*** DATA FOR PROCESSING ***

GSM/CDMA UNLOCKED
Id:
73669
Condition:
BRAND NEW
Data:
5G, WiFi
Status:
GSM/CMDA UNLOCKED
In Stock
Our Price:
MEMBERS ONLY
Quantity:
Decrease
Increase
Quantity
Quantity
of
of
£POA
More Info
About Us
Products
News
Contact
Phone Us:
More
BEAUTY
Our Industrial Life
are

*** End of DATA FOR PROCESSING ***

Please reproduce all of the entries above exactly as they appear.

= RESULT OF THE TASK =
GSM/CDMA UNLOCKED
Id:
73669
Condition:
BRAND NEW
Data:
5G, WiFi
Status:
GSM/CMDA UNLOCKED
In Stock
Our Price:
MEMBERS ONLY
Quantity:
Decrease
Increase
Quantity
Quantity
of
of
£POA
More Info
About Us
Products
News
Contact
Phone Us:
More
BEAUTY
Our Industrial Life
are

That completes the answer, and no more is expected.